Synopsis
Emigrating Beyond Earth puts space colonization into the context of human evolution. Rather than focusing on the technologies and strategies needed to colonize space, the authors examine the human dimensions of space colonization, from genetics to cultural change. In this approach, space colonization is shown to be a natural continuation of the human species' 4 million-year legacy of adaptation to difficult new environments. The authors describe what can be learned from the evolutionary process to make space colonization more likely to succeed, and present examples from the history of human expansion into new environments -- including the astounding case of the prehistoric settlement of the upper colonization of the Pacific islands around 3,000 years ago -- to show that space colonization will be no more about rockets and robots that Pacific colonization was about sailing, but, instead, a natural and worthwhile continuation of human adaptation over time.
About the Author
Dr. Cameron M. Smith, Ph.D. teaches human evolution and prehistory at the Department of Anthropology at Portland State University in Oregon. His professional training began as a student of Harvard University's early human archaeology field school at the Leakey research station in northern Kenya. After a year at the University of London's Institute of Archaeology, Dr. Smith earned a Joint Honors BA in Anthropology and Archaeology and Masters and Doctoral degrees in the USA and Canada.
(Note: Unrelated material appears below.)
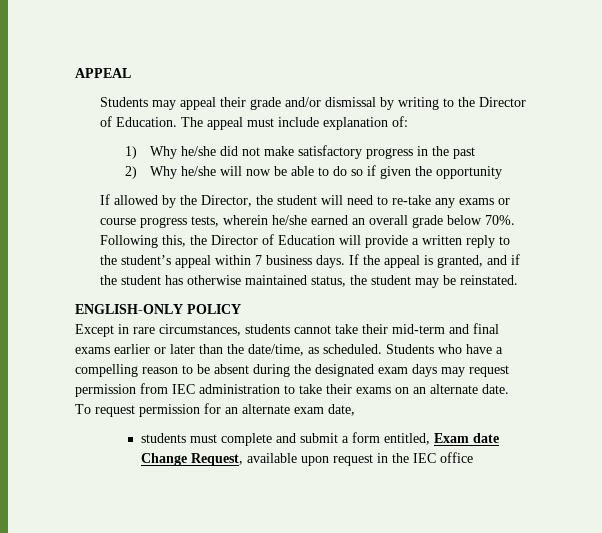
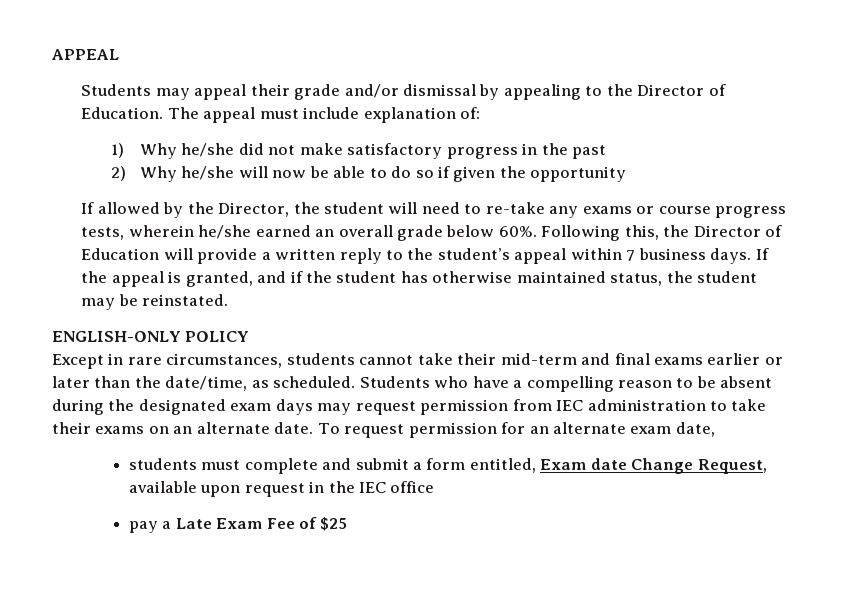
[398,97,440,110] writing -> [503,84,581,100] appealing
[485,215,516,225] 70%. -> [498,226,537,237] 60%.
(473, 457) none -> [128,517,348,533] // pay a Late Exam Fee of $25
His courses emphasize adaptation and evolution as structuring facts of human prehistory. Dr. Smith has been widely published in both scientific journals and popular science magazines, including the American Journal of Physical Anthropology, Structure and Dynamics, The Journal of Field Archaeology, Scientific American MIND, Evolution Education and Outreach, Archaeology and Spaceflight. He is the co-author of The Top Ten Myths About Evolution (Prometheus, 2005) -- endorsed by the National Center for Science Education and the American Library Association -- and author of The Fact of Evolution (Prometheus, 2011), recently selected for the Scientific American Book Club. Evan T. Davies, PhD, began his professional career as an archaeological and geographical fieldworker. He has taught anthropology at Rice University and the University of Houston and, with Dr. Smith, coauthored Anthropology for Dummies (Wiley 2008).